*** RECORDS PROVIDED ***
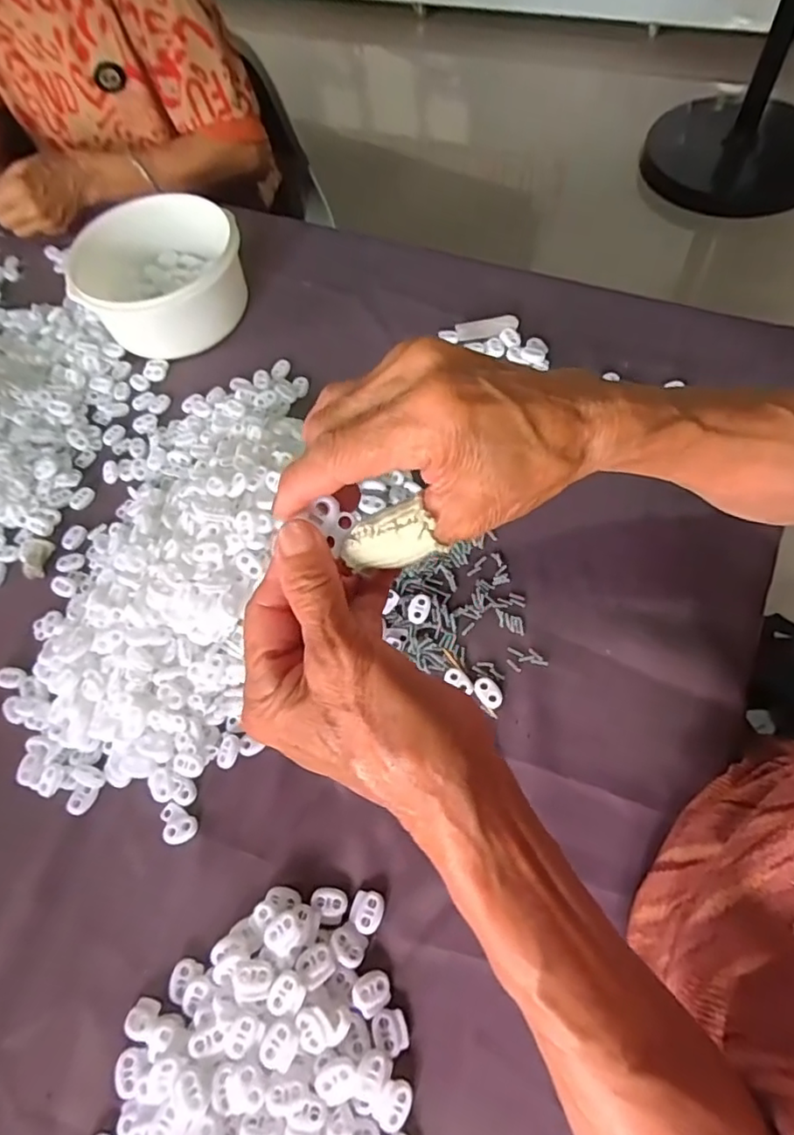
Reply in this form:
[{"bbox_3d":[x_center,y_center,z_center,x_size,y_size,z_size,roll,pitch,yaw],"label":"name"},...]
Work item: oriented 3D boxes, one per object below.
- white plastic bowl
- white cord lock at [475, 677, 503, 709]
[{"bbox_3d":[-0.227,-0.283,0.581,0.156,0.074,0.145,-2,63,5],"label":"white plastic bowl"},{"bbox_3d":[0.065,0.088,0.418,0.015,0.004,0.023,-33,65,-11],"label":"white cord lock"}]

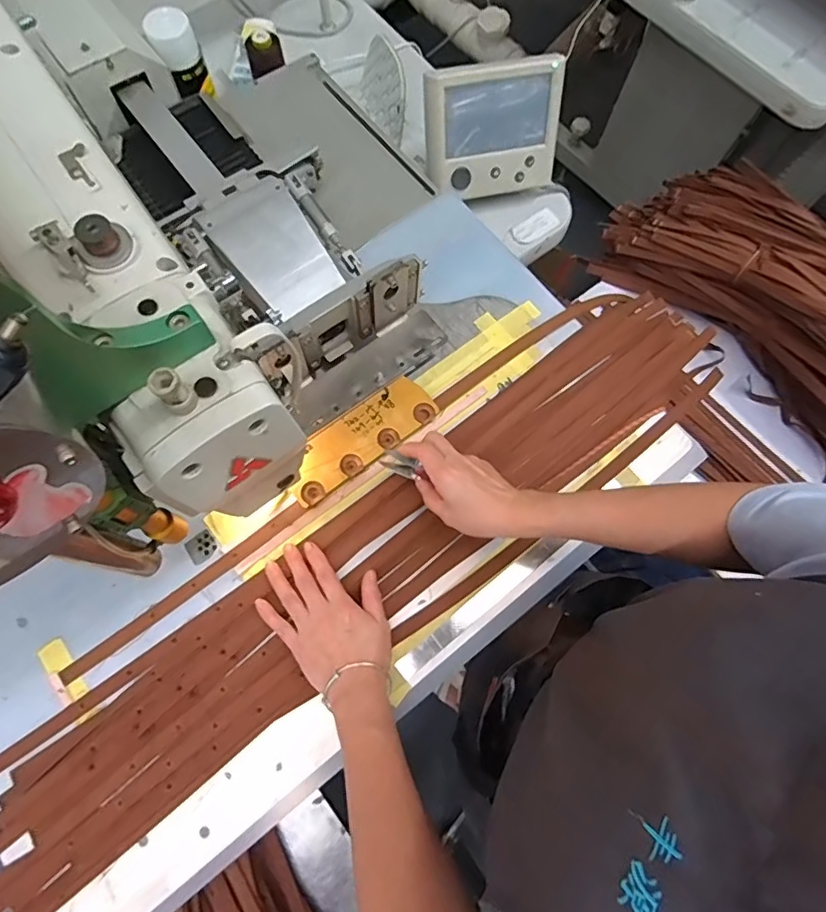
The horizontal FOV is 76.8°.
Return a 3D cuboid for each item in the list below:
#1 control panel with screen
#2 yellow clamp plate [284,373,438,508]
[{"bbox_3d":[0.118,-0.478,0.767,0.201,0.171,0.038,-11,44,-7],"label":"control panel with screen"},{"bbox_3d":[-0.058,-0.021,0.567,0.179,0.012,0.058,-36,77,-13],"label":"yellow clamp plate"}]

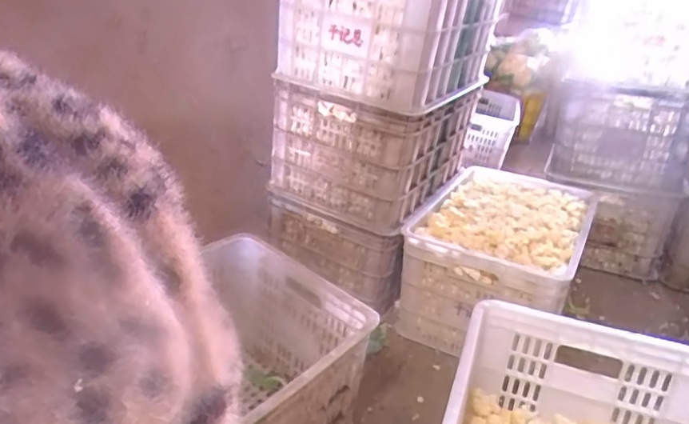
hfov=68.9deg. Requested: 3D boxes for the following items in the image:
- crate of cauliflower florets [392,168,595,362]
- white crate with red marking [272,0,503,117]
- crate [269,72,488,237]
[{"bbox_3d":[0.396,0.113,1.280,0.366,0.262,0.526,15,28,27],"label":"crate of cauliflower florets"},{"bbox_3d":[0.119,-0.422,1.126,0.364,0.278,0.408,16,28,28],"label":"white crate with red marking"},{"bbox_3d":[0.083,-0.179,1.261,0.372,0.268,0.399,16,28,28],"label":"crate"}]

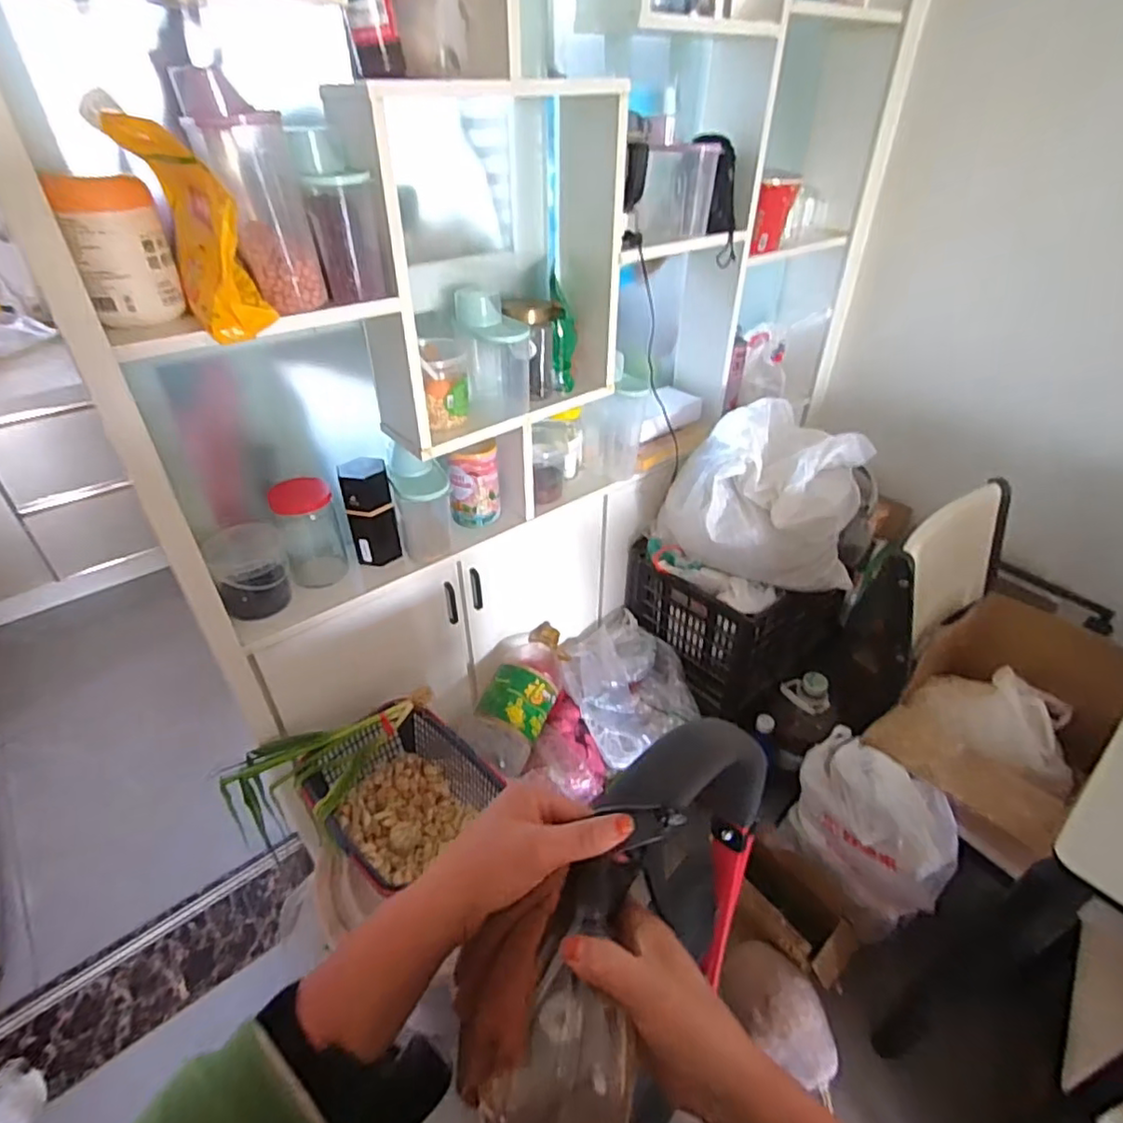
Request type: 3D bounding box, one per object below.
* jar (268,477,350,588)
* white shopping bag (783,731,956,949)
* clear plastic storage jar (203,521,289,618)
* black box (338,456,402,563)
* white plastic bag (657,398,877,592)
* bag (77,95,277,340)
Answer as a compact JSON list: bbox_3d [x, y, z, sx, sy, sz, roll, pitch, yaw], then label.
[{"bbox_3d":[-0.435,-0.047,1.086,0.094,0.197,0.087,0,37,0],"label":"jar"},{"bbox_3d":[0.570,0.479,1.144,0.160,0.361,0.279,-19,41,-23],"label":"white shopping bag"},{"bbox_3d":[-0.512,0.010,1.034,0.115,0.132,0.116,-20,41,-24],"label":"clear plastic storage jar"},{"bbox_3d":[-0.338,-0.086,1.111,0.078,0.182,0.069,-10,38,-13],"label":"black box"},{"bbox_3d":[0.437,-0.152,1.365,0.378,0.310,0.313,-6,37,-8],"label":"white plastic bag"},{"bbox_3d":[-0.429,-0.388,0.718,0.105,0.226,0.187,-23,43,-28],"label":"bag"}]

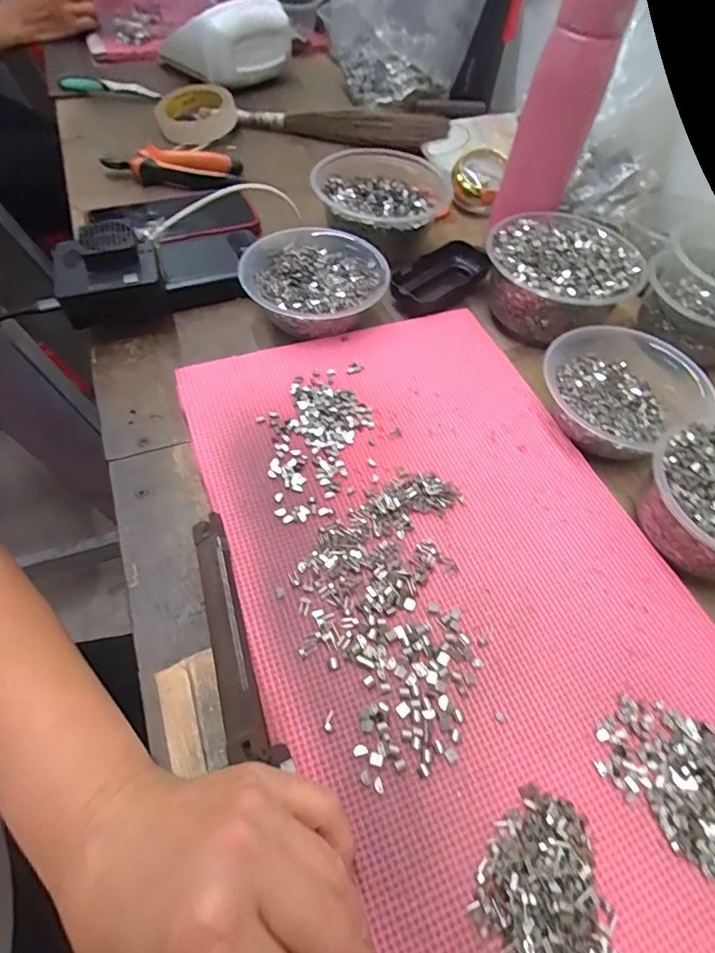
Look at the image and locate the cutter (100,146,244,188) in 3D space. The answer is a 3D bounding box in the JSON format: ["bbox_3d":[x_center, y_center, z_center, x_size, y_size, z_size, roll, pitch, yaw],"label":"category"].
[{"bbox_3d":[-0.218,-0.371,0.582,0.145,0.028,0.058,2,57,-1],"label":"cutter"}]

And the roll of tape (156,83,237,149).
[{"bbox_3d":[-0.215,-0.482,0.650,0.095,0.031,0.100,1,57,-1],"label":"roll of tape"}]

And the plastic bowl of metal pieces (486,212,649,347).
[{"bbox_3d":[0.180,-0.184,0.446,0.128,0.055,0.134,-23,61,-16],"label":"plastic bowl of metal pieces"}]

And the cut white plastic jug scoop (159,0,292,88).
[{"bbox_3d":[-0.188,-0.633,0.722,0.181,0.078,0.055,-22,61,-15],"label":"cut white plastic jug scoop"}]

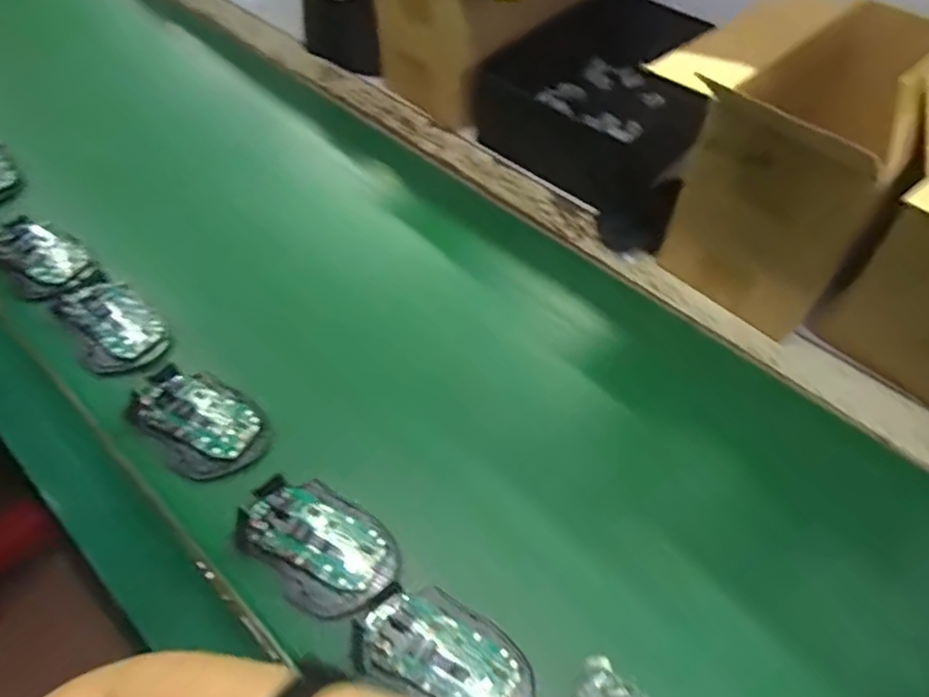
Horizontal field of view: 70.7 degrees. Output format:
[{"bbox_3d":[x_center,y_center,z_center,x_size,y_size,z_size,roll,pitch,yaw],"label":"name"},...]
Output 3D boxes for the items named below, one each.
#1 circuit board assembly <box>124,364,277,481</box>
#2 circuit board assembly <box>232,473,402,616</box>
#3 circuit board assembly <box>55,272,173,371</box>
[{"bbox_3d":[-0.210,0.058,0.514,0.119,0.025,0.070,29,64,21],"label":"circuit board assembly"},{"bbox_3d":[-0.103,0.135,0.453,0.113,0.014,0.072,28,64,21],"label":"circuit board assembly"},{"bbox_3d":[-0.313,-0.024,0.579,0.068,0.018,0.121,-36,62,-17],"label":"circuit board assembly"}]

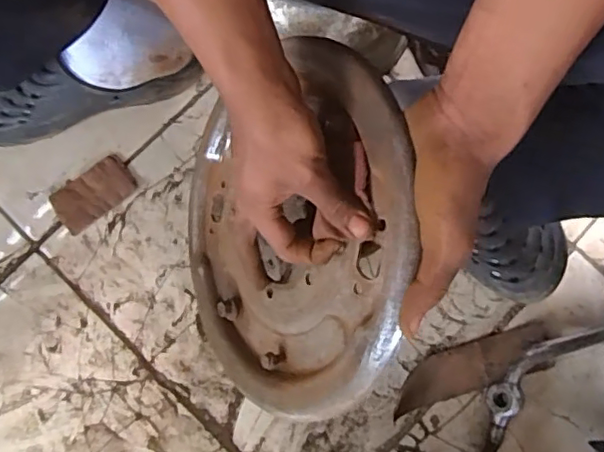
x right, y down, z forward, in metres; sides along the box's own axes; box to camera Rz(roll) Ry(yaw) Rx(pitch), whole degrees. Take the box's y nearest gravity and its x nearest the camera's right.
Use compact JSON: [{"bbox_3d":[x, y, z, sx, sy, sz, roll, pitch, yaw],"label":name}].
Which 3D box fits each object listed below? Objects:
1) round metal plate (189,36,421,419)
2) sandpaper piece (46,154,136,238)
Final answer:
[{"bbox_3d":[-0.024,0.005,0.470,0.029,0.287,0.275,-1,91,-37],"label":"round metal plate"},{"bbox_3d":[-0.224,-0.036,0.616,0.088,0.007,0.052,-40,84,-7],"label":"sandpaper piece"}]

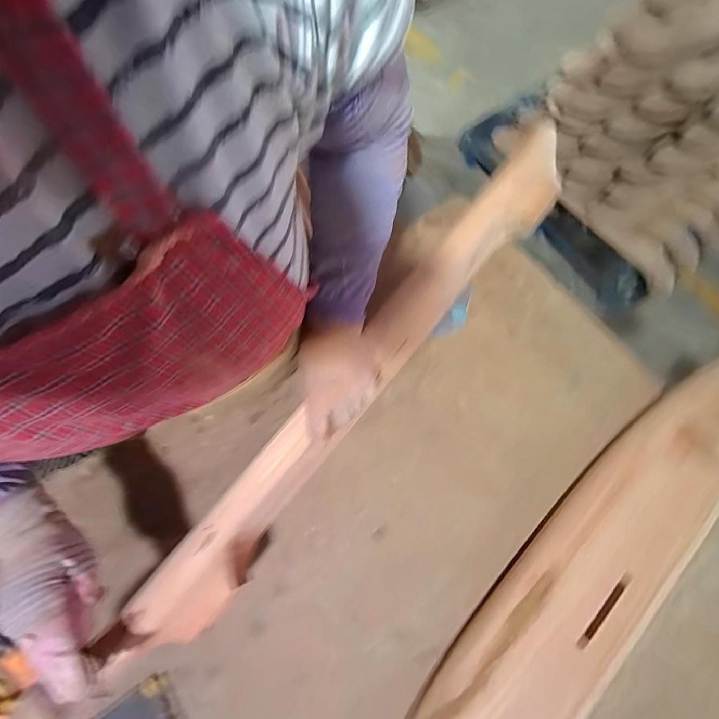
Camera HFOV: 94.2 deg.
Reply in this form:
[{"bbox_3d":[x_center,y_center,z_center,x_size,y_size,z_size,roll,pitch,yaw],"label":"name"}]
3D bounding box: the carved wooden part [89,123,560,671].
[{"bbox_3d":[0.014,0.017,0.412,0.075,0.112,0.745,38,81,11],"label":"carved wooden part"}]

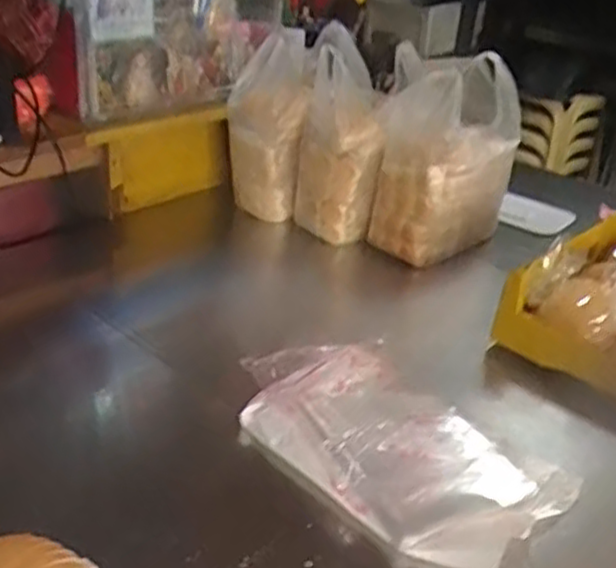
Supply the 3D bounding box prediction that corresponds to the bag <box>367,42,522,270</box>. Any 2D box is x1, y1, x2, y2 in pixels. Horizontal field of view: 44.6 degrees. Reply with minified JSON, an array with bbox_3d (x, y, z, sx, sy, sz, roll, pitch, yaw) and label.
[{"bbox_3d":[0.250,-0.217,1.308,0.247,0.307,0.134,-22,38,-40],"label":"bag"}]

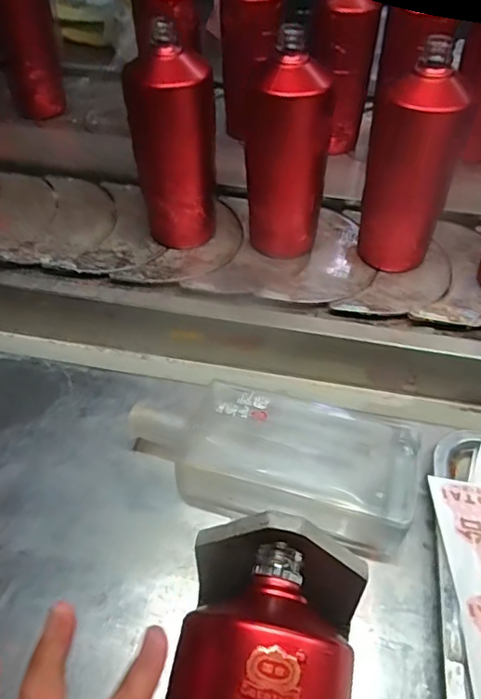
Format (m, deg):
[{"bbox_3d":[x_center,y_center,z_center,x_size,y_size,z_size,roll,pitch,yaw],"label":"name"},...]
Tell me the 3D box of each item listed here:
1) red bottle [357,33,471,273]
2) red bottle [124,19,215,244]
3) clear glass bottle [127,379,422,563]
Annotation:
[{"bbox_3d":[0.159,-0.168,0.516,0.068,0.197,0.067,-22,56,-17],"label":"red bottle"},{"bbox_3d":[-0.066,-0.200,0.545,0.070,0.203,0.064,1,53,-1],"label":"red bottle"},{"bbox_3d":[0.021,0.087,0.423,0.225,0.049,0.102,13,47,12],"label":"clear glass bottle"}]

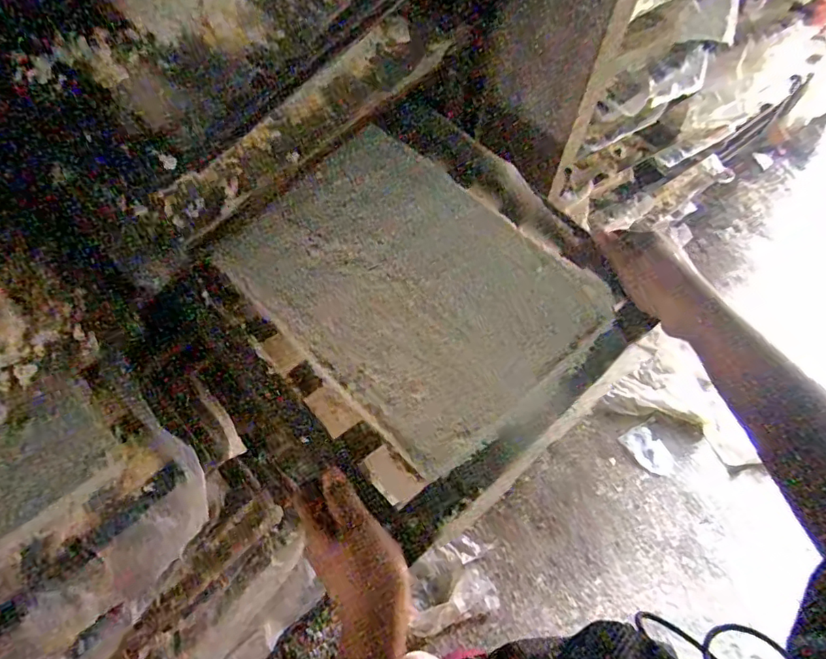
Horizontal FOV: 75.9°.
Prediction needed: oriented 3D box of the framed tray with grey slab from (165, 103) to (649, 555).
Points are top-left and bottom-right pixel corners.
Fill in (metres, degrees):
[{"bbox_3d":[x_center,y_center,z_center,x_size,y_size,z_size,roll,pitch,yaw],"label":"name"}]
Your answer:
[{"bbox_3d":[-0.015,-0.024,0.477,0.329,0.044,0.338,-39,70,-15],"label":"framed tray with grey slab"}]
*** End of RECORDS PROVIDED ***
> ABOUT THIS EXERCISE
How many lines of the listing above hold "right"? Answer with the number alone.

> SOLUTION BELOW
2